We moved on to another plane with the the production by U Nikitskikh Vorot Theatre of Moscow of The Story of a Horse - "the most famous of Russian musicals" - by Leo Tolstoy. Given in a very spare staging in St John's Church, in Princes Street, the piece relied heavily on the actors' histrionic powers (considerable). The songs and music were characteristically soulful and/or frenzied, and the creation of a strong atmosphere out of almost nothing remarkable.

Closer to home (relatively speaking), the intriguing-sounding Tri x Tri, at The Famous Grouse House was a collaboration between a poet, dancer, sculptor, singers and pipers, all from Gaelic-speaking parts of Scotland.

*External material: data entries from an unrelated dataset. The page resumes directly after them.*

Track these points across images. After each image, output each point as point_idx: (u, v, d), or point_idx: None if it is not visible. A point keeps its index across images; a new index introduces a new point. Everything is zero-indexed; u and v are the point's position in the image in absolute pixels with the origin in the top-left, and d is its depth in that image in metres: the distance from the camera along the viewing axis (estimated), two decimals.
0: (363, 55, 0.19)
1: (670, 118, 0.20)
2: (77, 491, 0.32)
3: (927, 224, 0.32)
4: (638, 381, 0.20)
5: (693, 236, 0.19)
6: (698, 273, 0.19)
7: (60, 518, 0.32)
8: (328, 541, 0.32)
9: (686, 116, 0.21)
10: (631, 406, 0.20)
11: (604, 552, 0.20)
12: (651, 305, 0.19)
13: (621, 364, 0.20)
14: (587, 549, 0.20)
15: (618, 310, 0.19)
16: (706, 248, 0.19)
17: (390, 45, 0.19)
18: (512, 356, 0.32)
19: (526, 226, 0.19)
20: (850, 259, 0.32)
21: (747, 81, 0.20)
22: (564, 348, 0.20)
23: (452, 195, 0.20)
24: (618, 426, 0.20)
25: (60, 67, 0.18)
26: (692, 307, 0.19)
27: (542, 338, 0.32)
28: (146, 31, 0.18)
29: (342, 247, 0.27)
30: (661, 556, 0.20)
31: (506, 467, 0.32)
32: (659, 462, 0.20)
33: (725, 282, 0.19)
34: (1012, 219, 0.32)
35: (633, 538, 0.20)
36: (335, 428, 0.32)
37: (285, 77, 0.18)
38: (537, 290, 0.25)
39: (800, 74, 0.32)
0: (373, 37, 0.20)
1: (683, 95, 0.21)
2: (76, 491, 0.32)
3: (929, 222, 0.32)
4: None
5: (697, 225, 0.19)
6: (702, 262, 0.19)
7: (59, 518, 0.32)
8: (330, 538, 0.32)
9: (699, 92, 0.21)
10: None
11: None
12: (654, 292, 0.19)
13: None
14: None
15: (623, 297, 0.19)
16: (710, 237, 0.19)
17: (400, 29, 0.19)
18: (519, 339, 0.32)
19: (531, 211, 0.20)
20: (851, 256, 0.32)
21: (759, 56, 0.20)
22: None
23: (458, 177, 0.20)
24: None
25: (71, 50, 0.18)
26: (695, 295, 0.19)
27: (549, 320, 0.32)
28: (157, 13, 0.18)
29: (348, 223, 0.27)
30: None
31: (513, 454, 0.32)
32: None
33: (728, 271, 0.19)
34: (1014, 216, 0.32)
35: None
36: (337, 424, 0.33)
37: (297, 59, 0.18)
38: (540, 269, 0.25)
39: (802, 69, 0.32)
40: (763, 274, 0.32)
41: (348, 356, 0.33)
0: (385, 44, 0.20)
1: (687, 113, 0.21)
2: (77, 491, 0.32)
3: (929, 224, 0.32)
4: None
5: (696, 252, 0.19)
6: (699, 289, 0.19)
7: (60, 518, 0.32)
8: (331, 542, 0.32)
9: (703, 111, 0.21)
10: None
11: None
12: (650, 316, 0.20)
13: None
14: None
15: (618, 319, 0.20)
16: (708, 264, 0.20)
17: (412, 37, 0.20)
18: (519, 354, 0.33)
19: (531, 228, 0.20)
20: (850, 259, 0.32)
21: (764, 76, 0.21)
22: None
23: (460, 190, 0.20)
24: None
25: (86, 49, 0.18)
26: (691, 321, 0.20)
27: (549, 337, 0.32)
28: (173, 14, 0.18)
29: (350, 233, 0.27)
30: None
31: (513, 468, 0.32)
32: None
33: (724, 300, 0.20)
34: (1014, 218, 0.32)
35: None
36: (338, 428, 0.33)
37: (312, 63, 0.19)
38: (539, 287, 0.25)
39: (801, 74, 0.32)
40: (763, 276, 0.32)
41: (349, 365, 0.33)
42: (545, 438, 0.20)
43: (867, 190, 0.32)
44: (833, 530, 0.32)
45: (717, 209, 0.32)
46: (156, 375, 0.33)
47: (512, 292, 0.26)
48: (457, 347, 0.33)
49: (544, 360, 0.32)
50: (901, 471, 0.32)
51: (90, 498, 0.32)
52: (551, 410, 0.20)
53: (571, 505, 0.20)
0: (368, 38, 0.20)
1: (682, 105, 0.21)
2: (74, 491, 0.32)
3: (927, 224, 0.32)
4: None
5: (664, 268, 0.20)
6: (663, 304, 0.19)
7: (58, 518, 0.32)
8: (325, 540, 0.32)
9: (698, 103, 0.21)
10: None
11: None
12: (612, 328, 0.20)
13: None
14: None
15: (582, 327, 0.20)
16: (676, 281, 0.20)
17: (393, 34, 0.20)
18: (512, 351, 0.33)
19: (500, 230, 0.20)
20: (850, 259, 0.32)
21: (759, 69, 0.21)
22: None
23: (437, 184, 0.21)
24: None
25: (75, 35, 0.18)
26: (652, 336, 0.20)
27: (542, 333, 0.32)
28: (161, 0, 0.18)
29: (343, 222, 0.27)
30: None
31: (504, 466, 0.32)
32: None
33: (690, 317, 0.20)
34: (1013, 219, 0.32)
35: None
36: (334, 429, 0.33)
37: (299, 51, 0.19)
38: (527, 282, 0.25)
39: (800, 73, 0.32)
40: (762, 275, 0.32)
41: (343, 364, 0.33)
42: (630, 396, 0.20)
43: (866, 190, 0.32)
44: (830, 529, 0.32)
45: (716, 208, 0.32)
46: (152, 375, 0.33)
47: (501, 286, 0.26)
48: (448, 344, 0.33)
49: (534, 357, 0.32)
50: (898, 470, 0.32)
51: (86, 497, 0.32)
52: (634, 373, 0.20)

There was real excellence - particularly from the singers and pipers - but the whole thing had a curiously flat, low-key feel in terms of presentation. And there was an uncomfortable sense of brooding over past wrongs, particularly with the poet Peter Campbell, to whom Culloden and the Skye bridge toll seemed to be equally wicked and clearly the work of the dastardly English.

One place where you are guaranteed an entertaining and politics-free evening is the Cafe Graffiti, at Mansfield Place Church; artists from all over the world provide a virtually continuous programme of fine music into the wee small hours. Particularly outstanding have been Cristina Branco, a Portuguese fado singer, whose expressive vocals held audiences spellbound, and the amazing Huun Huur Tu. From camel-riding songs to Buddhist ritual chanting, these four Mongolian throat singers have to be heard to be believed. Echoing through the mystic spaces of this remarkable venue, their evocation of primeval Siberian forests, complete with birdsong and animal cries, was quite trance-inducing and the most extraordinary thing I've heard so far on the Fringe.